16. En huitième lieu, M. B soutient que le projet en litige méconnait les prescriptions du règlement de l'AVAP, plus particulièrement celles applicables en secteur 4. Toutefois, le requérant, en se limitant à citer et à surligner certaines dispositions de ce règlement, ainsi que des extraits du site internet de l'association nationale de l'ABF, n'assortit pas ce moyen des précisions suffisantes pour permettre au tribunal d'en apprécier la portée. Par suite, ce moyen ne peut qu'être écarté.

17. En dernier lieu, les autorisations d'utilisation du sol, qui ont pour seul objet de s'assurer de la conformité des travaux qu'elles autorisent avec la législation et la réglementation d'urbanisme, sont accordées sous réserve du droit des tiers. Ainsi, M. B ne peut utilement invoquer le moyen tiré de ce que le projet de construction autorisé par le permis de construire en litige porte atteinte à une servitude de puit. Par suite, ce moyen ne peut qu'être écarté.

18. Il résulte de tout ce qui précède et sans qu'il soit besoin de statuer sur les fins de non-recevoir opposées par la commune de Gérardmer, que les conclusions de M. B tendant à l'annulation de l'arrêté du 3 décembre 2021 doivent être rejetées.

Sur les frais de l'instance :

19. Les dispositions de l'article L. 761-1 du code de justice administrative font obstacle à ce que soit mise à la charge de la commune de Gérardmer, qui n'est pas, dans la présente instance, la partie tenue aux dépens ou la partie perdante, la somme demandée par M. B au titre des frais exposés et non compris dans les dépens. Il y a lieu, en revanche, de faire application de ces dispositions et de mettre à la charge de M. B une somme de 1 500 euros au titre des frais exposés par la commune de Gérardmer et non compris dans les dépens.

D E C I D E :

Article 1er :La requête de M. B est rejetée.

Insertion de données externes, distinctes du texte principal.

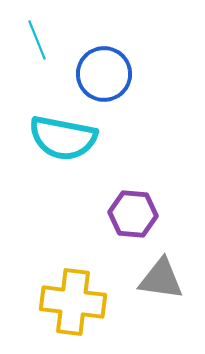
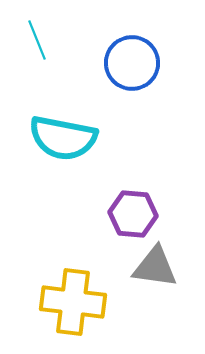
blue circle: moved 28 px right, 11 px up
gray triangle: moved 6 px left, 12 px up
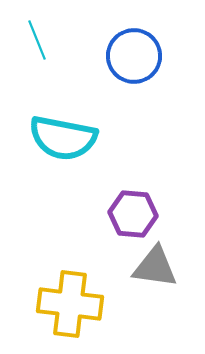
blue circle: moved 2 px right, 7 px up
yellow cross: moved 3 px left, 2 px down
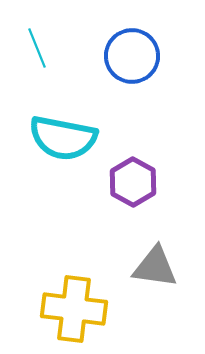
cyan line: moved 8 px down
blue circle: moved 2 px left
purple hexagon: moved 32 px up; rotated 24 degrees clockwise
yellow cross: moved 4 px right, 5 px down
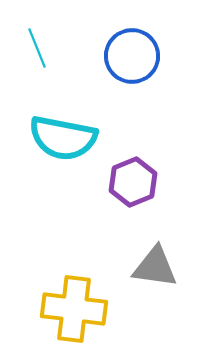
purple hexagon: rotated 9 degrees clockwise
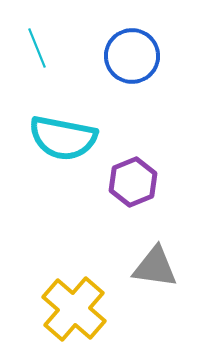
yellow cross: rotated 34 degrees clockwise
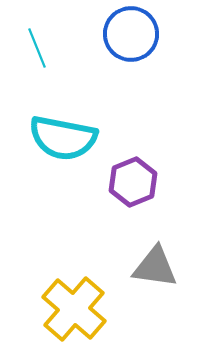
blue circle: moved 1 px left, 22 px up
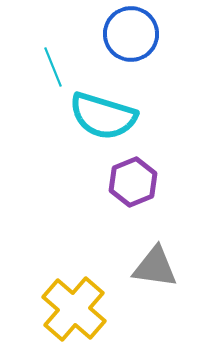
cyan line: moved 16 px right, 19 px down
cyan semicircle: moved 40 px right, 22 px up; rotated 6 degrees clockwise
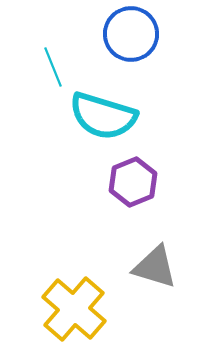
gray triangle: rotated 9 degrees clockwise
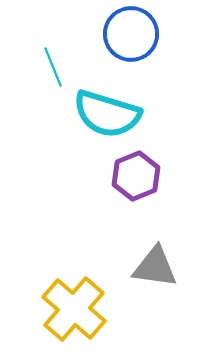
cyan semicircle: moved 4 px right, 2 px up
purple hexagon: moved 3 px right, 6 px up
gray triangle: rotated 9 degrees counterclockwise
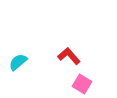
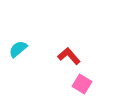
cyan semicircle: moved 13 px up
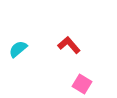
red L-shape: moved 11 px up
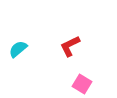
red L-shape: moved 1 px right, 1 px down; rotated 75 degrees counterclockwise
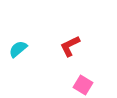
pink square: moved 1 px right, 1 px down
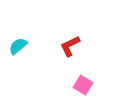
cyan semicircle: moved 3 px up
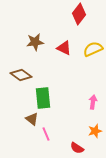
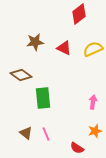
red diamond: rotated 15 degrees clockwise
brown triangle: moved 6 px left, 14 px down
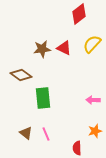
brown star: moved 7 px right, 7 px down
yellow semicircle: moved 1 px left, 5 px up; rotated 24 degrees counterclockwise
pink arrow: moved 2 px up; rotated 96 degrees counterclockwise
red semicircle: rotated 56 degrees clockwise
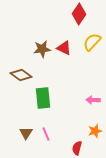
red diamond: rotated 20 degrees counterclockwise
yellow semicircle: moved 2 px up
brown triangle: rotated 24 degrees clockwise
red semicircle: rotated 16 degrees clockwise
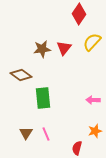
red triangle: rotated 42 degrees clockwise
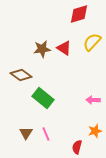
red diamond: rotated 40 degrees clockwise
red triangle: rotated 35 degrees counterclockwise
green rectangle: rotated 45 degrees counterclockwise
red semicircle: moved 1 px up
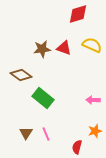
red diamond: moved 1 px left
yellow semicircle: moved 3 px down; rotated 72 degrees clockwise
red triangle: rotated 14 degrees counterclockwise
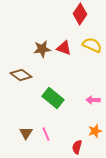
red diamond: moved 2 px right; rotated 40 degrees counterclockwise
green rectangle: moved 10 px right
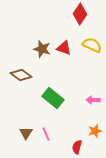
brown star: rotated 24 degrees clockwise
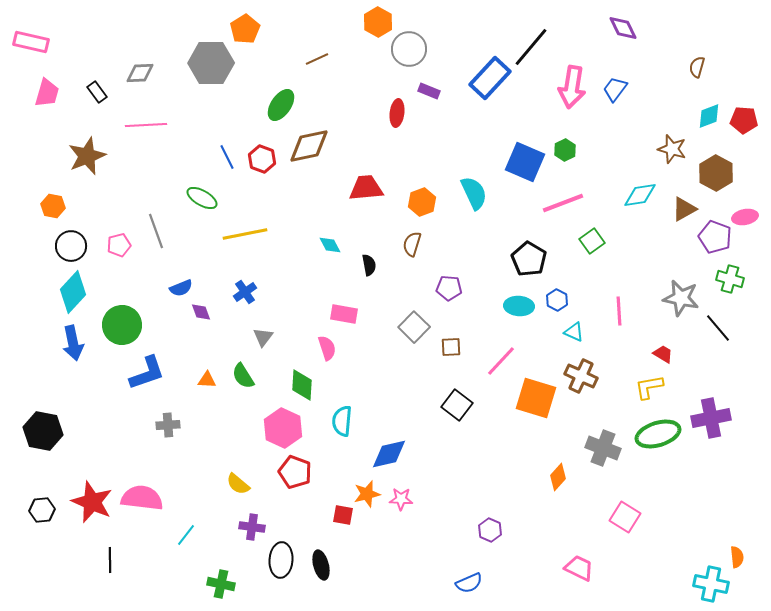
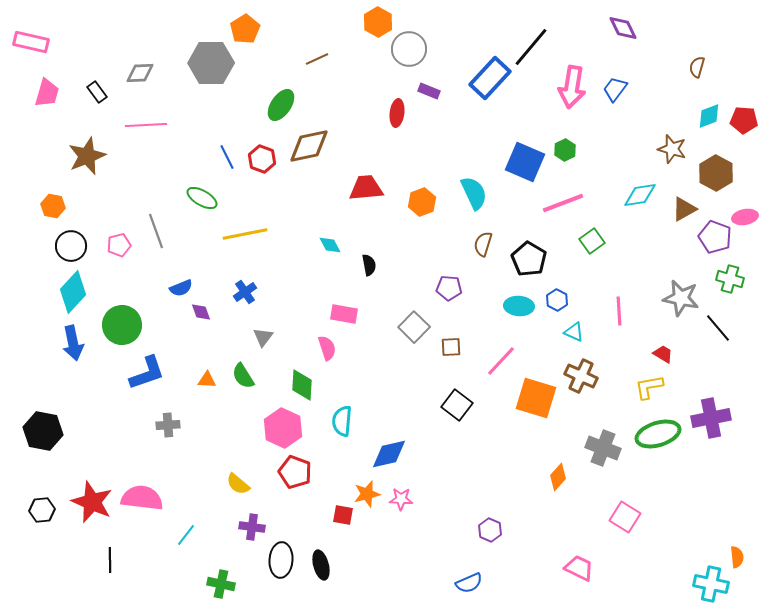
brown semicircle at (412, 244): moved 71 px right
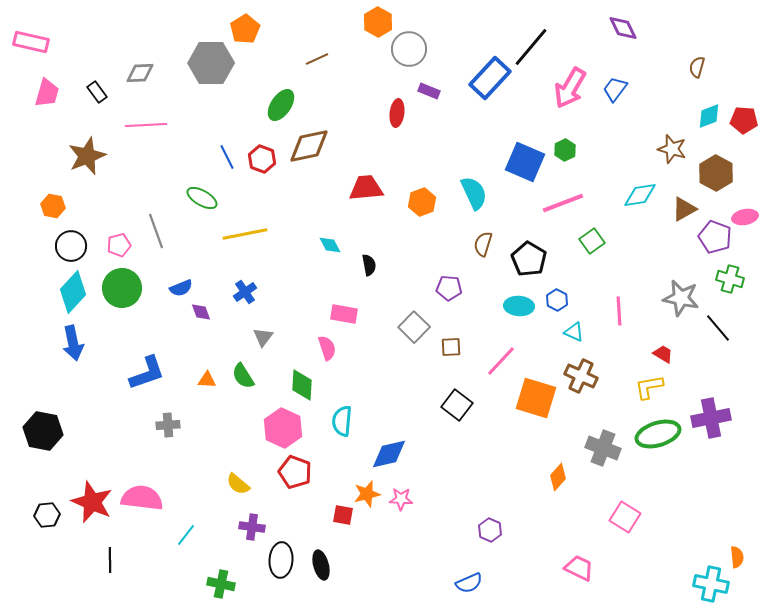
pink arrow at (572, 87): moved 2 px left, 1 px down; rotated 21 degrees clockwise
green circle at (122, 325): moved 37 px up
black hexagon at (42, 510): moved 5 px right, 5 px down
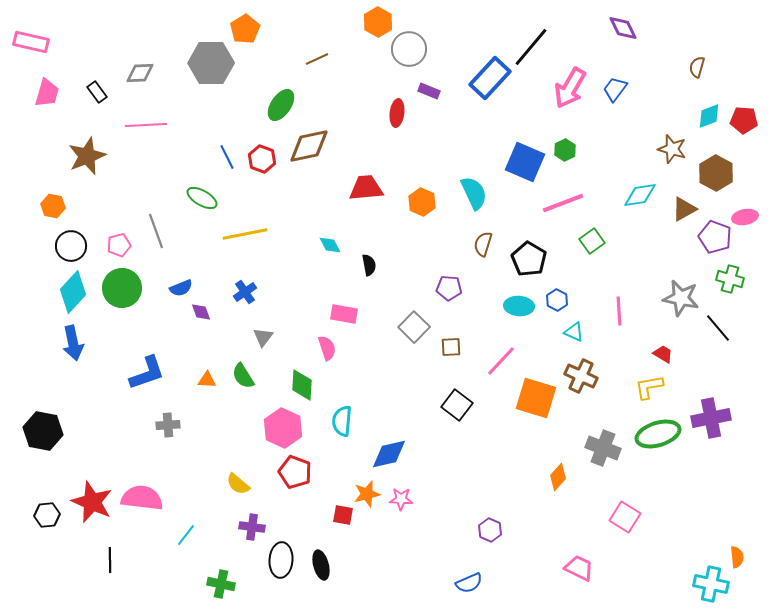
orange hexagon at (422, 202): rotated 16 degrees counterclockwise
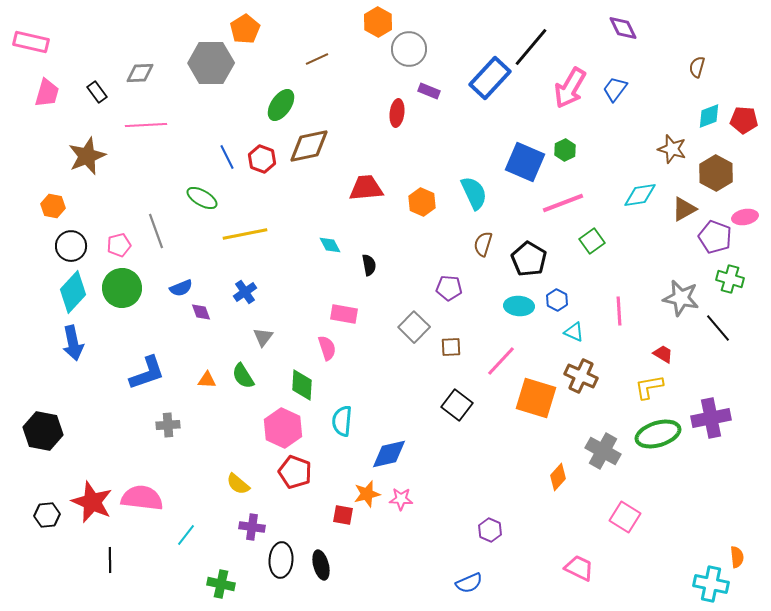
gray cross at (603, 448): moved 3 px down; rotated 8 degrees clockwise
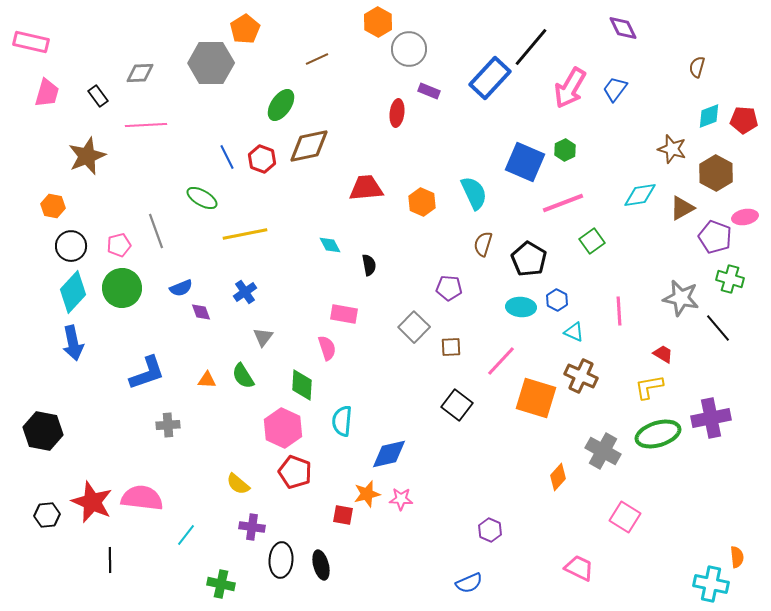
black rectangle at (97, 92): moved 1 px right, 4 px down
brown triangle at (684, 209): moved 2 px left, 1 px up
cyan ellipse at (519, 306): moved 2 px right, 1 px down
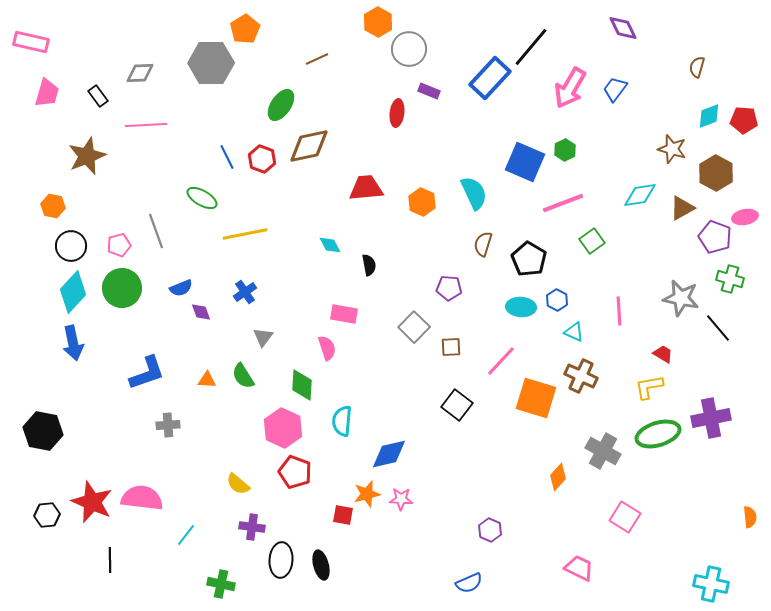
orange semicircle at (737, 557): moved 13 px right, 40 px up
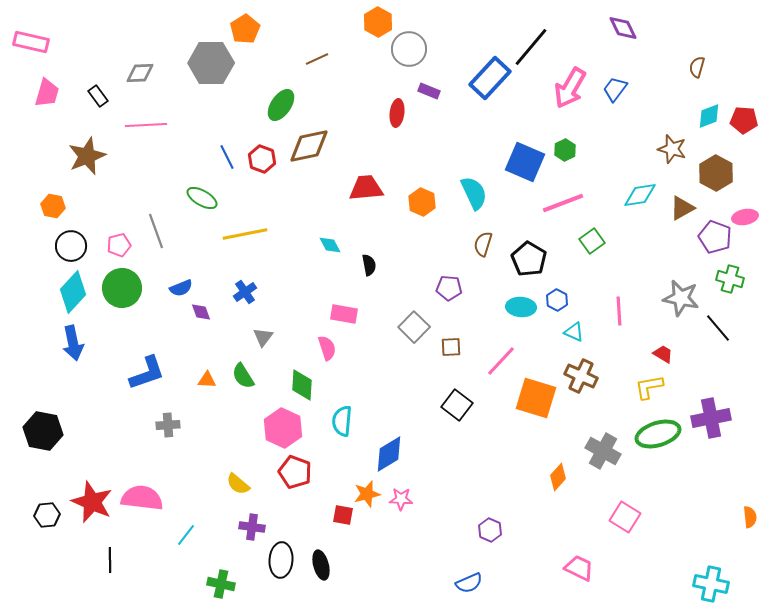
blue diamond at (389, 454): rotated 18 degrees counterclockwise
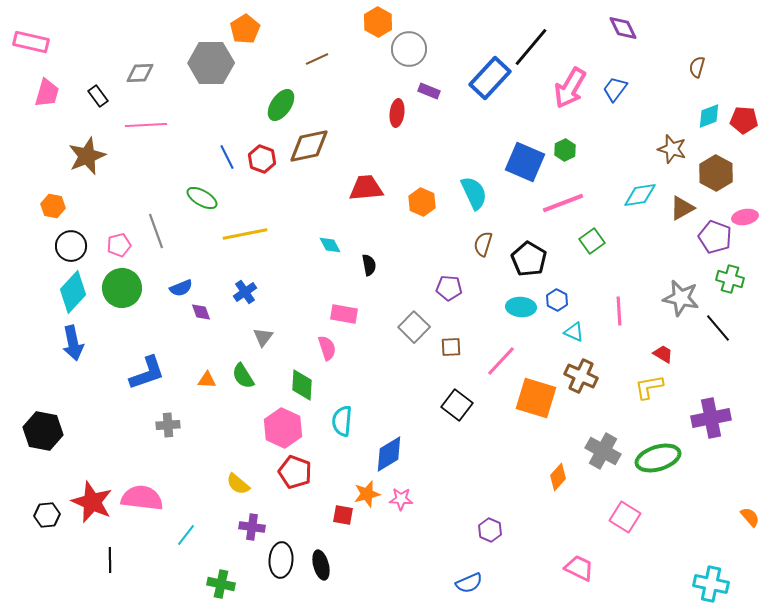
green ellipse at (658, 434): moved 24 px down
orange semicircle at (750, 517): rotated 35 degrees counterclockwise
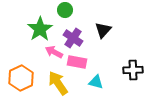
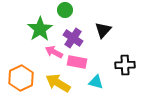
black cross: moved 8 px left, 5 px up
yellow arrow: rotated 25 degrees counterclockwise
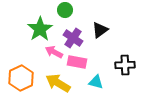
black triangle: moved 3 px left; rotated 12 degrees clockwise
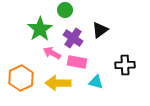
pink arrow: moved 2 px left, 1 px down
yellow arrow: rotated 30 degrees counterclockwise
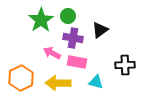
green circle: moved 3 px right, 6 px down
green star: moved 1 px right, 9 px up
purple cross: rotated 24 degrees counterclockwise
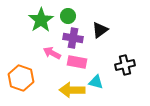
black cross: rotated 12 degrees counterclockwise
orange hexagon: rotated 15 degrees counterclockwise
yellow arrow: moved 14 px right, 7 px down
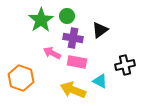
green circle: moved 1 px left
cyan triangle: moved 4 px right, 1 px up; rotated 14 degrees clockwise
yellow arrow: moved 1 px right; rotated 20 degrees clockwise
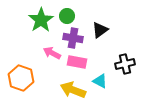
black cross: moved 1 px up
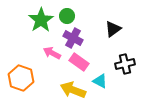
black triangle: moved 13 px right, 1 px up
purple cross: rotated 18 degrees clockwise
pink rectangle: moved 2 px right; rotated 24 degrees clockwise
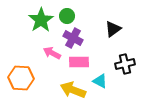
pink rectangle: rotated 36 degrees counterclockwise
orange hexagon: rotated 15 degrees counterclockwise
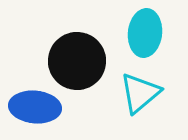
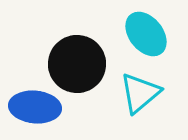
cyan ellipse: moved 1 px right, 1 px down; rotated 45 degrees counterclockwise
black circle: moved 3 px down
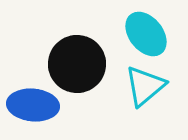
cyan triangle: moved 5 px right, 7 px up
blue ellipse: moved 2 px left, 2 px up
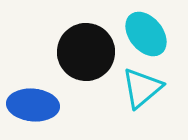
black circle: moved 9 px right, 12 px up
cyan triangle: moved 3 px left, 2 px down
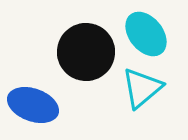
blue ellipse: rotated 15 degrees clockwise
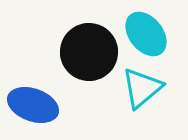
black circle: moved 3 px right
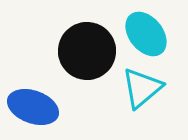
black circle: moved 2 px left, 1 px up
blue ellipse: moved 2 px down
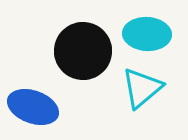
cyan ellipse: moved 1 px right; rotated 48 degrees counterclockwise
black circle: moved 4 px left
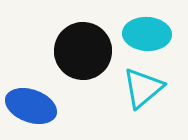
cyan triangle: moved 1 px right
blue ellipse: moved 2 px left, 1 px up
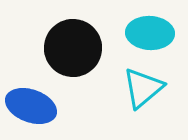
cyan ellipse: moved 3 px right, 1 px up
black circle: moved 10 px left, 3 px up
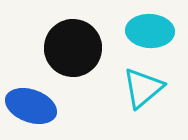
cyan ellipse: moved 2 px up
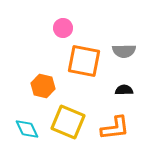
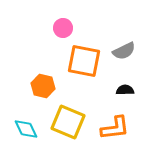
gray semicircle: rotated 25 degrees counterclockwise
black semicircle: moved 1 px right
cyan diamond: moved 1 px left
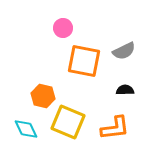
orange hexagon: moved 10 px down
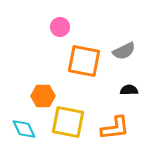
pink circle: moved 3 px left, 1 px up
black semicircle: moved 4 px right
orange hexagon: rotated 15 degrees counterclockwise
yellow square: rotated 12 degrees counterclockwise
cyan diamond: moved 2 px left
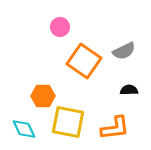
orange square: rotated 24 degrees clockwise
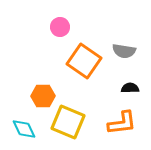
gray semicircle: rotated 35 degrees clockwise
black semicircle: moved 1 px right, 2 px up
yellow square: rotated 12 degrees clockwise
orange L-shape: moved 7 px right, 5 px up
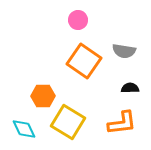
pink circle: moved 18 px right, 7 px up
yellow square: rotated 8 degrees clockwise
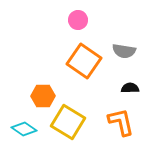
orange L-shape: moved 1 px left, 1 px up; rotated 96 degrees counterclockwise
cyan diamond: rotated 30 degrees counterclockwise
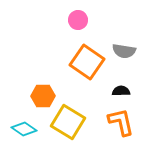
orange square: moved 3 px right, 1 px down
black semicircle: moved 9 px left, 3 px down
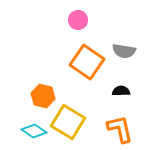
orange hexagon: rotated 15 degrees clockwise
orange L-shape: moved 1 px left, 7 px down
cyan diamond: moved 10 px right, 2 px down
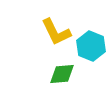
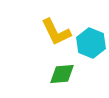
cyan hexagon: moved 3 px up
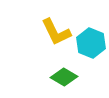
green diamond: moved 2 px right, 3 px down; rotated 36 degrees clockwise
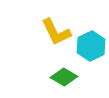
cyan hexagon: moved 3 px down; rotated 12 degrees clockwise
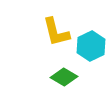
yellow L-shape: rotated 12 degrees clockwise
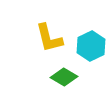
yellow L-shape: moved 7 px left, 6 px down
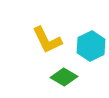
yellow L-shape: moved 2 px left, 2 px down; rotated 12 degrees counterclockwise
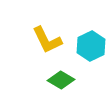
green diamond: moved 3 px left, 3 px down
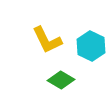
cyan hexagon: rotated 8 degrees counterclockwise
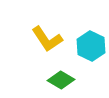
yellow L-shape: moved 1 px up; rotated 8 degrees counterclockwise
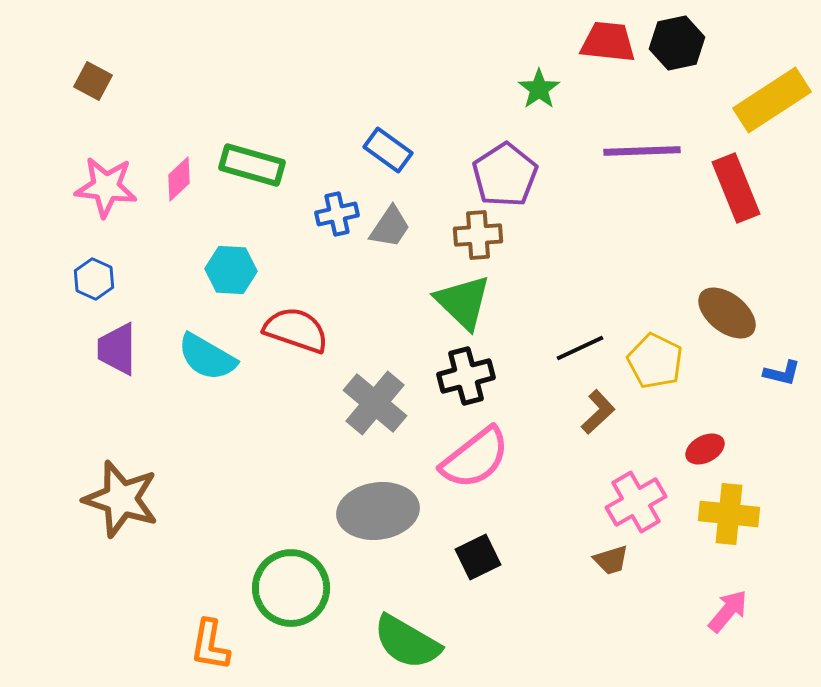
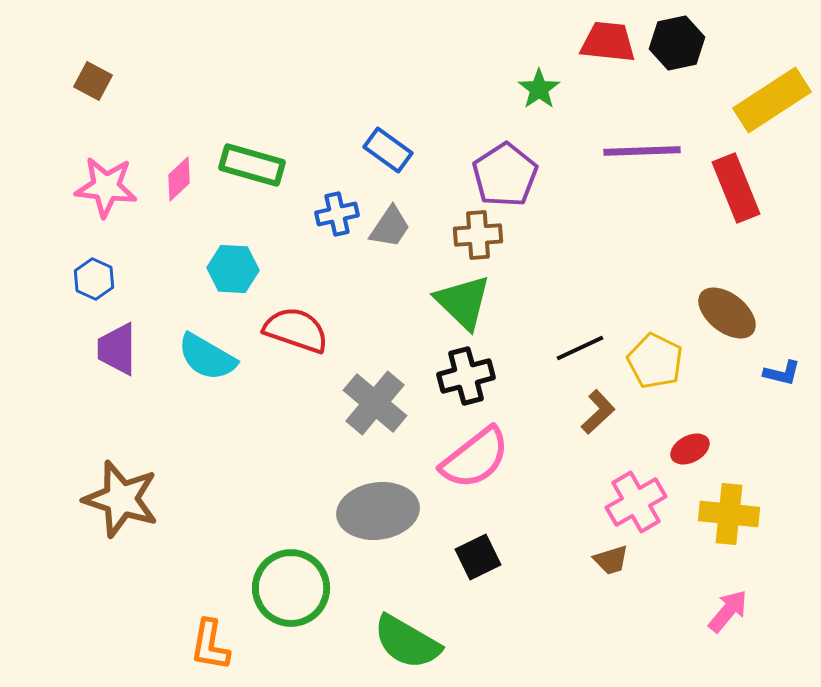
cyan hexagon: moved 2 px right, 1 px up
red ellipse: moved 15 px left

Article 2 : M. B versera à la commune de Gérardmer une somme de 1 500 (mille cinq cents) euros au titre de l'article L. 761-1 du code de justice administrative.

Article 3 : Le surplus des conclusions présentées par la commune de Gérardmer est rejeté.

Article 4 : Le présent jugement sera notifié à M. D B, à la commune de Gérardmer, à Mme F E et à M. G C.

Délibéré après l'audience du 14 janvier 2025, à laquelle siégeaient :

M. Coudert, président,

Mme Grandjean, première conseillère,

Mme Jouguet, première conseillère.

Rendu public par mise à disposition au greffe le 4 février 2025.

La rapporteure,

A. JouguetLe président,

B. Coudert

La greffière,

I. Varlet

La République mande et ordonne à la préfète des Vosges en ce qui la concerne ou à tous commissaires de justice à ce requis en ce qui concerne les voies de droit commun contre les parties privées, de pourvoir à l'exécution de la présente décision.